Task prompt -> No pictures in the copy, please: retype all the records exactly.

[Saved entries]
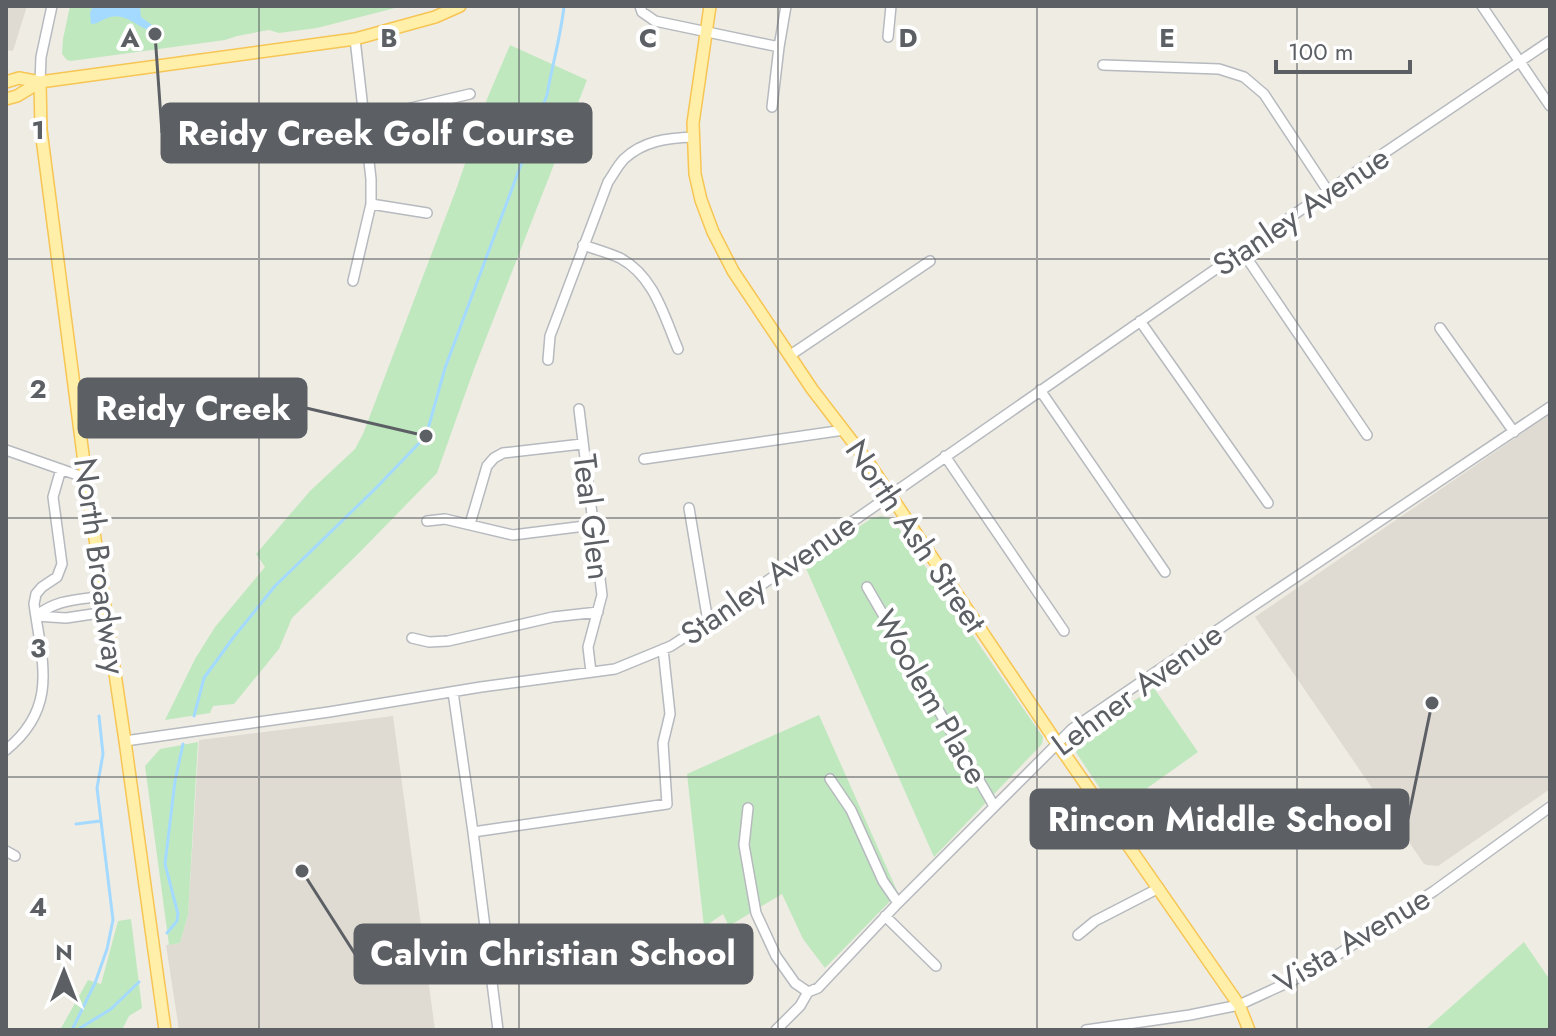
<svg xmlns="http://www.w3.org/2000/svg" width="1556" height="1036" viewBox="0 0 1556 1036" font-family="Jost,sans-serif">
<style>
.education{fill:#dfdbd2}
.green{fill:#c0e8bf}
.water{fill:#a4daff}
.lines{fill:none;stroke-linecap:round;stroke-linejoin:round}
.stream{stroke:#a4daff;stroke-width:3}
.minor-casing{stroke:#b6babe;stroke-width:12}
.major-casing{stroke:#f7c554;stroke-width:14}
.minor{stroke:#fff;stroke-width:9}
.major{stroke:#ffefa9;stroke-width:11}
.grid{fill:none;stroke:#5c6065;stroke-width:2;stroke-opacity:0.55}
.labels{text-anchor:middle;stroke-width:8;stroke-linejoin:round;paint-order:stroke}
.street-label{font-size:32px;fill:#5c6065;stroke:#fff}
.grid-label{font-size:26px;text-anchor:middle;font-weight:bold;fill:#5c6065;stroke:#fff;stroke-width:8;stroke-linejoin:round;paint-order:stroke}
.leader{fill:none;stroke:#5c6065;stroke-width:3}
.callout-dot{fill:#5c6065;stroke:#fff;stroke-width:3}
.callout{fill:#5c6065;stroke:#5c6065;stroke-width:3}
.callout-label{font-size:34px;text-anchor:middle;font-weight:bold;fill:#fff}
</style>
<rect width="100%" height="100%" fill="#efece4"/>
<!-- education -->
<path class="education" d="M6,6H27L13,51L6,50Z
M1550,414V789L1438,866L1427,865L1424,864L1255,617Z
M393,716L435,1030H179L166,945L180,943L188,915L199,740Z"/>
<!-- green -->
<path class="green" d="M70,6H403L317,28L279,33L269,30L237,36L225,40L71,61L67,60L62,54L63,39Z
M510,45L587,80L474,369L437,473L360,552L292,618L279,649L234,704L213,706L210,713L165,720L195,659L215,627L265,567L256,554L310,491L355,449L363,434L457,187L487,99Z
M882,516L893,520L1043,737L1042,744L934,857L804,564L872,518Z
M1154,688L1198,752L1115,811L1071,745L1072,740Z
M819,715L898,893L825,968L803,939L782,894L729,926L723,914L704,927L687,774Z
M198,742L188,915L180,943L169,945L145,766L160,749Z
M131,919L142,1008L129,1016L123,1028L110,1030H60L88,980L101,984L118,921Z
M1524,942L1550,980V1030H1425Z"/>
<!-- water -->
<path class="water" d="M93,6H142L140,9L141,17L152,25L148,30C135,25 125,13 110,17C102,19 99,24 91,24L90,13Z"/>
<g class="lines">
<!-- stream -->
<path class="stream" d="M194,716L204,678L233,638L275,586L376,488L426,436L445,368L547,95C552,65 561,36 564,6
M76,824L100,821
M167,933L177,921L178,914L165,864L175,781L183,744
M72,1030L95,983L107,949L113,920L97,788L103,754L99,716
M77,1030L111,1009L139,982"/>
<!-- minor casing -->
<g class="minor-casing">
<path id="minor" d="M640,6L642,12L655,21L779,47
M1482,6L1550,106
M888,37L891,6
M1103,65L1219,69L1244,77L1264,94L1328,191
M40,82L41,57L52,6
M772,107L779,47L786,6
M364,116L394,112L470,94
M371,204L427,213
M583,245C595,249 609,253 620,258C654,276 664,316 678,349
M1242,251L1367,435
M353,281L371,204V179L355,39
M1140,321L1268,503
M1440,328L1514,432
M789,356L930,261
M548,360L550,336L608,182C613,175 618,165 624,159C643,141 667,138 693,137
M1040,390L1165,572
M579,409L602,595L588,647L591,672
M6,450L86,478
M945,456L1064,631
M644,459L844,430
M689,508L708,622
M427,521L445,519L513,535L593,525
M470,524L487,466L494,458L503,453L582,444
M867,587L994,806
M36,616C57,599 77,600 104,596
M36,616L66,618L106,612
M412,638L429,642L448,641L553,617L598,612
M453,692L473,832L498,1030
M125,741L329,712L481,687L615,669L671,646L708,622L1328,191L1550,41
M6,750C59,707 42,662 34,604L36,594L42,587L57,577L62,564L53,497L61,469
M830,779L851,810L883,881L898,903
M748,808L744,845L756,913L776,956L795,983L808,992
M473,832L667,804L663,743L670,714L663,649
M6,851L15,856
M885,916L936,966
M1078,935L1095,921L1159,888
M491,967L581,957L619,946
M776,1030L800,1006L808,992L818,988L898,903L1072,729L1244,612L1550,407
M1086,1030L1190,1015L1239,1005L1313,971L1434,891L1550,807"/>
</g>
<!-- major casing -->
<g class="major-casing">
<path id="major" d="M710,6L693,123L695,174L701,200L713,232L733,271L812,389L868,462L1057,743L1239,1005L1249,1030
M6,82L19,78L40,82L355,39L435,17L460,6
M40,82L41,130L86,478L125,741L165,1030
M6,99L17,96L40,82"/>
</g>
<!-- minor -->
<use href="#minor" class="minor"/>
<!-- major -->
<use href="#major" class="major"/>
</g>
<!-- grid -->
<path class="grid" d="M259,6V1030M519,6V1030M778,6V1030M1037,6V1030M1297,6V1030M6,259H1550M6,518H1550M6,777H1550"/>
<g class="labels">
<!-- street labels -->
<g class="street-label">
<text transform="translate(1301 211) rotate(-34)" y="11">Stanley Avenue</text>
<text transform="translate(592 517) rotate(83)" y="11">Teal Glen</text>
<text transform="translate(916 536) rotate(56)" y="11">North Ash Street</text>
<text transform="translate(100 566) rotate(82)" y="11">North Broadway</text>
<text transform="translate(768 579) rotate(-35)" y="11">Stanley Avenue</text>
<text transform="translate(1137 689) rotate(-36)" y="11">Lehner Avenue</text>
<text transform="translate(931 697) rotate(60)" y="11">Woolem Place</text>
<text transform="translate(1352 940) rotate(-31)" y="11">Vista Avenue</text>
</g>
</g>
<g class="grid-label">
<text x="130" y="47">A</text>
<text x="389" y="47">B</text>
<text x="648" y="47">C</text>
<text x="908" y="47">D</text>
<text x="1167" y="47">E</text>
<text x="38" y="139">1</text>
<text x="38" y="398">2</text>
<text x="38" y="657">3</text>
<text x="38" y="916">4</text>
</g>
<!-- callouts -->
<path class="leader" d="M155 34L162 133M426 436L306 408M1432 703L1408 819M302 871L355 954"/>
<g class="callout-dot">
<circle cx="155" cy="34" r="8"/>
<circle cx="426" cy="436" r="8"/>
<circle cx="1432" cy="703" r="8"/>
<circle cx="302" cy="871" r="8"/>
</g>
<g class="callout">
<rect x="162" y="104" width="429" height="58" rx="8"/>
<rect x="79" y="379" width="227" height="58" rx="8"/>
<rect x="1031" y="790" width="377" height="58" rx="8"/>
<rect x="355" y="925" width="397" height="58" rx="8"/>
</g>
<g class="callout-label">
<text x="376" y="145">Reidy Creek Golf Course</text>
<text x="193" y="420">Reidy Creek</text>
<text x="1220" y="831">Rincon Middle School</text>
<text x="553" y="965">Calvin Christian School</text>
</g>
<!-- border -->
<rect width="1556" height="1036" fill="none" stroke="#5c6065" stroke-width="16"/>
<!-- north arrow -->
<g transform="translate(64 972)" stroke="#ffffff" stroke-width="6" paint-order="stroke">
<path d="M0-6L14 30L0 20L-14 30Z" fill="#5c6065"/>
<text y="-12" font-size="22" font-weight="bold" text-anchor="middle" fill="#5c6065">N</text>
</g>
<!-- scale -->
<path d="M1276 60v12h134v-12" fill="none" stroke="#5c6065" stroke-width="4"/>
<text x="1288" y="60" font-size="24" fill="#5c6065" stroke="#ffffff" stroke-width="6" paint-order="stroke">100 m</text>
</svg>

Reply to the exercise ->
<svg xmlns="http://www.w3.org/2000/svg" width="1556" height="1036" viewBox="0 0 1556 1036" font-family="Jost,sans-serif">
<style>
.education{fill:#dfdbd2}
.green{fill:#c0e8bf}
.water{fill:#a4daff}
.lines{fill:none;stroke-linecap:round;stroke-linejoin:round}
.stream{stroke:#a4daff;stroke-width:3}
.minor-casing{stroke:#b6babe;stroke-width:12}
.major-casing{stroke:#f7c554;stroke-width:14}
.minor{stroke:#fff;stroke-width:9}
.major{stroke:#ffefa9;stroke-width:11}
.grid{fill:none;stroke:#5c6065;stroke-width:2;stroke-opacity:0.55}
.labels{text-anchor:middle;stroke-width:8;stroke-linejoin:round;paint-order:stroke}
.street-label{font-size:32px;fill:#5c6065;stroke:#fff}
.grid-label{font-size:26px;text-anchor:middle;font-weight:bold;fill:#5c6065;stroke:#fff;stroke-width:8;stroke-linejoin:round;paint-order:stroke}
.leader{fill:none;stroke:#5c6065;stroke-width:3}
.callout-dot{fill:#5c6065;stroke:#fff;stroke-width:3}
.callout{fill:#5c6065;stroke:#5c6065;stroke-width:3}
.callout-label{font-size:34px;text-anchor:middle;font-weight:bold;fill:#fff}
</style>
<rect width="100%" height="100%" fill="#efece4"/>
<!-- education -->
<path class="education" d="M6,6H27L13,51L6,50Z
M1550,414V789L1438,866L1427,865L1424,864L1255,617Z
M393,716L435,1030H179L166,945L180,943L188,915L199,740Z"/>
<!-- green -->
<path class="green" d="M70,6H403L317,28L279,33L269,30L237,36L225,40L71,61L67,60L62,54L63,39Z
M510,45L587,80L474,369L437,473L360,552L292,618L279,649L234,704L213,706L210,713L165,720L195,659L215,627L265,567L256,554L310,491L355,449L363,434L457,187L487,99Z
M882,516L893,520L1043,737L1042,744L934,857L804,564L872,518Z
M1154,688L1198,752L1115,811L1071,745L1072,740Z
M819,715L898,893L825,968L803,939L782,894L729,926L723,914L704,927L687,774Z
M198,742L188,915L180,943L169,945L145,766L160,749Z
M131,919L142,1008L129,1016L123,1028L110,1030H60L88,980L101,984L118,921Z
M1524,942L1550,980V1030H1425Z"/>
<!-- water -->
<path class="water" d="M93,6H142L140,9L141,17L152,25L148,30C135,25 125,13 110,17C102,19 99,24 91,24L90,13Z"/>
<g class="lines">
<!-- stream -->
<path class="stream" d="M194,716L204,678L233,638L275,586L376,488L426,436L445,368L547,95C552,65 561,36 564,6
M76,824L100,821
M167,933L177,921L178,914L165,864L175,781L183,744
M72,1030L95,983L107,949L113,920L97,788L103,754L99,716
M77,1030L111,1009L139,982"/>
<!-- minor casing -->
<g class="minor-casing">
<path id="minor" d="M640,6L642,12L655,21L779,47
M1482,6L1550,106
M888,37L891,6
M1103,65L1219,69L1244,77L1264,94L1328,191
M40,82L41,57L52,6
M772,107L779,47L786,6
M364,116L394,112L470,94
M371,204L427,213
M583,245C595,249 609,253 620,258C654,276 664,316 678,349
M1242,251L1367,435
M353,281L371,204V179L355,39
M1140,321L1268,503
M1440,328L1514,432
M789,356L930,261
M548,360L550,336L608,182C613,175 618,165 624,159C643,141 667,138 693,137
M1040,390L1165,572
M579,409L602,595L588,647L591,672
M6,450L86,478
M945,456L1064,631
M644,459L844,430
M689,508L708,622
M427,521L445,519L513,535L593,525
M470,524L487,466L494,458L503,453L582,444
M867,587L994,806
M36,616C57,599 77,600 104,596
M36,616L66,618L106,612
M412,638L429,642L448,641L553,617L598,612
M453,692L473,832L498,1030
M125,741L329,712L481,687L615,669L671,646L708,622L1328,191L1550,41
M6,750C59,707 42,662 34,604L36,594L42,587L57,577L62,564L53,497L61,469
M830,779L851,810L883,881L898,903
M748,808L744,845L756,913L776,956L795,983L808,992
M473,832L667,804L663,743L670,714L663,649
M6,851L15,856
M885,916L936,966
M1078,935L1095,921L1159,888
M491,967L581,957L619,946
M776,1030L800,1006L808,992L818,988L898,903L1072,729L1244,612L1550,407
M1086,1030L1190,1015L1239,1005L1313,971L1434,891L1550,807"/>
</g>
<!-- major casing -->
<g class="major-casing">
<path id="major" d="M710,6L693,123L695,174L701,200L713,232L733,271L812,389L868,462L1057,743L1239,1005L1249,1030
M6,82L19,78L40,82L355,39L435,17L460,6
M40,82L41,130L86,478L125,741L165,1030
M6,99L17,96L40,82"/>
</g>
<!-- minor -->
<use href="#minor" class="minor"/>
<!-- major -->
<use href="#major" class="major"/>
</g>
<!-- grid -->
<path class="grid" d="M259,6V1030M519,6V1030M778,6V1030M1037,6V1030M1297,6V1030M6,259H1550M6,518H1550M6,777H1550"/>
<g class="labels">
<!-- street labels -->
<g class="street-label">
<text transform="translate(1301 211) rotate(-34)" y="11">Stanley Avenue</text>
<text transform="translate(592 517) rotate(83)" y="11">Teal Glen</text>
<text transform="translate(916 536) rotate(56)" y="11">North Ash Street</text>
<text transform="translate(100 566) rotate(82)" y="11">North Broadway</text>
<text transform="translate(768 579) rotate(-35)" y="11">Stanley Avenue</text>
<text transform="translate(1137 689) rotate(-36)" y="11">Lehner Avenue</text>
<text transform="translate(931 697) rotate(60)" y="11">Woolem Place</text>
<text transform="translate(1352 940) rotate(-31)" y="11">Vista Avenue</text>
</g>
</g>
<g class="grid-label">
<text x="130" y="47">A</text>
<text x="389" y="47">B</text>
<text x="648" y="47">C</text>
<text x="908" y="47">D</text>
<text x="1167" y="47">E</text>
<text x="38" y="139">1</text>
<text x="38" y="398">2</text>
<text x="38" y="657">3</text>
<text x="38" y="916">4</text>
</g>
<!-- callouts -->
<path class="leader" d="M155 34L162 133M426 436L306 408M1432 703L1408 819M302 871L355 954"/>
<g class="callout-dot">
<circle cx="155" cy="34" r="8"/>
<circle cx="426" cy="436" r="8"/>
<circle cx="1432" cy="703" r="8"/>
<circle cx="302" cy="871" r="8"/>
</g>
<g class="callout">
<rect x="162" y="104" width="429" height="58" rx="8"/>
<rect x="79" y="379" width="227" height="58" rx="8"/>
<rect x="1031" y="790" width="377" height="58" rx="8"/>
<rect x="355" y="925" width="397" height="58" rx="8"/>
</g>
<g class="callout-label">
<text x="376" y="145">Reidy Creek Golf Course</text>
<text x="193" y="420">Reidy Creek</text>
<text x="1220" y="831">Rincon Middle School</text>
<text x="553" y="965">Calvin Christian School</text>
</g>
<!-- border -->
<rect width="1556" height="1036" fill="none" stroke="#5c6065" stroke-width="16"/>
<!-- north arrow -->
<g transform="translate(64 972)" stroke="#ffffff" stroke-width="6" paint-order="stroke">
<path d="M0-6L14 30L0 20L-14 30Z" fill="#5c6065"/>
<text y="-12" font-size="22" font-weight="bold" text-anchor="middle" fill="#5c6065">N</text>
</g>
<!-- scale -->
<path d="M1276 60v12h134v-12" fill="none" stroke="#5c6065" stroke-width="4"/>
<text x="1288" y="60" font-size="24" fill="#5c6065" stroke="#ffffff" stroke-width="6" paint-order="stroke">100 m</text>
</svg>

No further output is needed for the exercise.